__PAGE TEXT__:
########################################

I have a class that takes 64 bit in memory. To implement equality, I used reinterpret_cast<uint64_t*>, but it results in this warning on gcc 7.2 (but not clang 5.0):
$ g++ -O3 -Wall -std=c++17 -g -c example.cpp 
example.cpp: In member function ‘bool X::eq_via_cast(X)’:
example.cpp:27:85: warning: dereferencing type-punned pointer will break strict-aliasing rules [-Wstrict-aliasing]
     return *reinterpret_cast<uint64_t*>(this) == *reinterpret_cast<uint64_t*>(&x);                                                                                     ^
From my understanding, casting is undefined behavior unless you are casting to the actual type or to char*. For instance, there could be architecture specific layout restricts while loading values. That is why I tried alternative approaches.
Here is the source code of a simplified version (link to godbolt):
#include <cstdint>
#include <cstring>
struct Y
{
    uint32_t x;
    bool operator==(Y y) { return x == y.x; }
};
struct X
{
    Y a;
    int16_t b;
    int16_t c;
    uint64_t to_uint64() {
        uint64_t result;
        std::memcpy(&result, this, sizeof(uint64_t));
        return result;
    }
    bool eq_via_memcpy(X x) {
        return to_uint64() == x.to_uint64();
    }
    bool eq_via_cast(X x) {
        return *reinterpret_cast<uint64_t*>(this) == *reinterpret_cast<uint64_t*>(&x);
    }
    bool eq_via_comparisons(X x) {
        return a == x.a && b == x.b && c == x.c;
    }
};
static_assert(sizeof(X) == sizeof(uint64_t));
bool via_memcpy(X x1, X x2) {
    return x1.eq_via_memcpy(x2);
}
bool via_cast(X x1, X x2) {
    return x1.eq_via_cast(x2);
}
bool via_comparisons(X x1, X x2) {
    return x1.eq_via_comparisons(x2);
}
Avoiding the cast by explicitly copying the data via memcpy prevents the warning. As far as I understand it, it should also be portable.

########################################

__DATA SUPPLIED__:
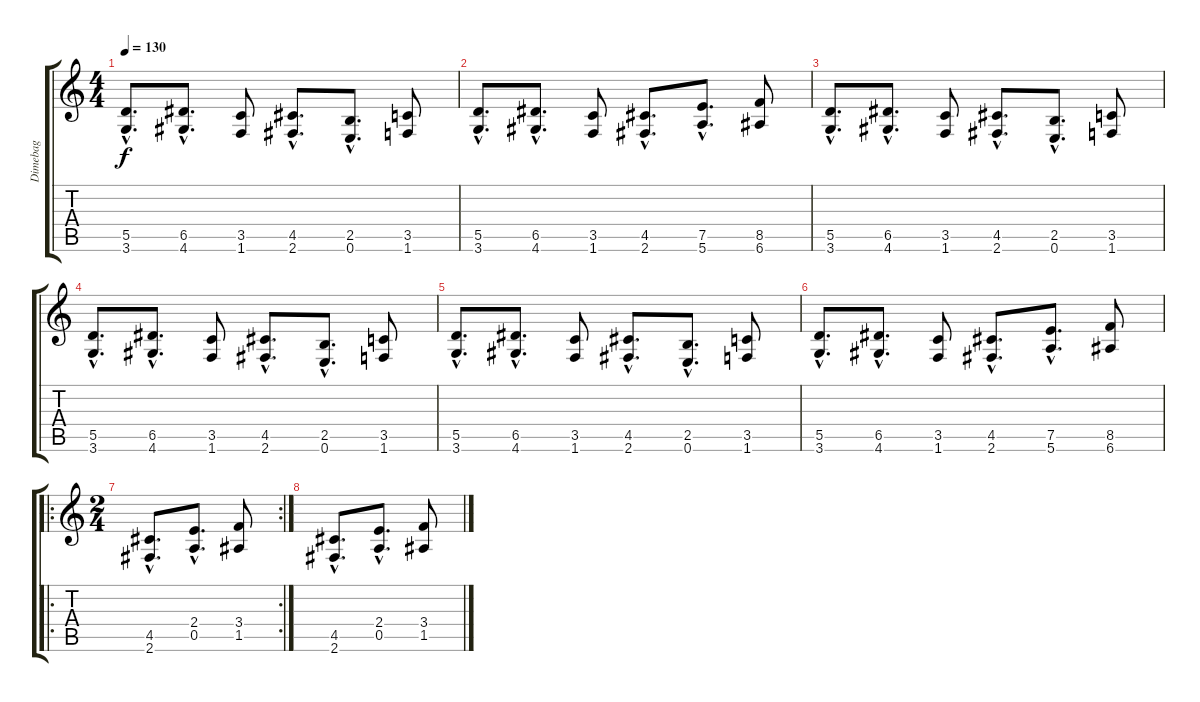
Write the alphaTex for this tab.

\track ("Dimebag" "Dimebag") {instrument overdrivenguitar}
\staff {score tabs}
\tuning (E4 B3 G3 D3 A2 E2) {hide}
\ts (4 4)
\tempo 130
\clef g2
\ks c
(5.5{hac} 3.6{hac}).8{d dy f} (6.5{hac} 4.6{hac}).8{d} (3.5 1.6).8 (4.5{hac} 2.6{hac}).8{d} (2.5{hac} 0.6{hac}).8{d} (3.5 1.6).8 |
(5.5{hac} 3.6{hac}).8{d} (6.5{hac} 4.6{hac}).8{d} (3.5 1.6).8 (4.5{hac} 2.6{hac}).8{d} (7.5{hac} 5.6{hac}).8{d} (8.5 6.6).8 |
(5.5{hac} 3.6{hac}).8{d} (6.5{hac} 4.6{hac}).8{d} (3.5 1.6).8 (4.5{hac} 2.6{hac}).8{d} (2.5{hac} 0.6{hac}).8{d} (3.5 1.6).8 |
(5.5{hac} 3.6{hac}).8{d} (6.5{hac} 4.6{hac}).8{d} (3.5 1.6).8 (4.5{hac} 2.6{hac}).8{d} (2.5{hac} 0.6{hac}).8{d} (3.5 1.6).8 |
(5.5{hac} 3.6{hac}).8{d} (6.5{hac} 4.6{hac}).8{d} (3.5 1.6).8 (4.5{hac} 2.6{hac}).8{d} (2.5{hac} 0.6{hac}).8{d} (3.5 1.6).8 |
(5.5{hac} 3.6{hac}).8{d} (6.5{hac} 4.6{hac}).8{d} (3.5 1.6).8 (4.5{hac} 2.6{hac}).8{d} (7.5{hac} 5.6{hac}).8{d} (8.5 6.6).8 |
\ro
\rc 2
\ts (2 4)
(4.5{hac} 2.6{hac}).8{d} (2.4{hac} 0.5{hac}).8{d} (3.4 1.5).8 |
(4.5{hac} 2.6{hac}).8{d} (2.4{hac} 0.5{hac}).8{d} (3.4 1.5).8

########################################

__THE EXERCISE__:
Could you pick up the strict-aliasing post after its last sentence and keep it going? The items have no connection to the strict-aliasing post.

__RESULT FOR THIS EXERCISE__:
Looking at the assembler (gcc 7.2 with -std=c++17 -O3), memcpy is optimized perfectly while the straightforward comparisons lead to less efficient code:
via_memcpy(X, X):
  cmp rdi, rsi
  sete al
  ret
via_cast(X, X):
  cmp rdi, rsi
  sete al
  ret
via_comparisons(X, X):
  xor eax, eax
  cmp esi, edi
  je .L7
  rep ret
.L7:
  sar rdi, 32
  sar rsi, 32
  cmp edi, esi
  sete al
  ret
Very similar with clang 5.0 (-std=c++17 -O3):
via_memcpy(X, X): # @via_memcpy(X, X)
  cmp rdi, rsi
  sete al
  ret
via_cast(X, X): # @via_cast(X, X)
  cmp rdi, rsi
  sete al
  ret
via_comparisons(X, X): # @via_comparisons(X, X)
  cmp edi, esi
  jne .LBB2_1
  mov rax, rdi
  shr rax, 32
  mov rcx, rsi
  shr rcx, 32
  shl eax, 16
  shl ecx, 16
  cmp ecx, eax
  jne .LBB2_3
  shr rdi, 48
  shr rsi, 48
  shl edi, 16
  shl esi, 16
  cmp esi, edi
  sete al
  ret
.LBB2_1:
  xor eax, eax
  ret
.LBB2_3:
  xor eax, eax
  ret
From this experiment, it looks like the memcpy version is the best approach in performance critical parts of the code.
Questions:
- Is my understanding correct that the memcpyversion is portable C++ code?
- Is it reasonable to assume that the compilers are able to optimize away the memcpycall like in this example?
- Are there better approaches that I have overlooked?
Update:
As UKMonkey pointed out, memcmp is more natural when doing bitwise comparisons. It also compiles down to the same optimized version:
bool eq_via_memcmp(X x) {
    return std::memcmp(this, &x, sizeof(*this)) == 0;
}
Here is the updated godbolt link. Should also be portable (sizeof(*this) is 64 bit), so I assume it is the best solution so far.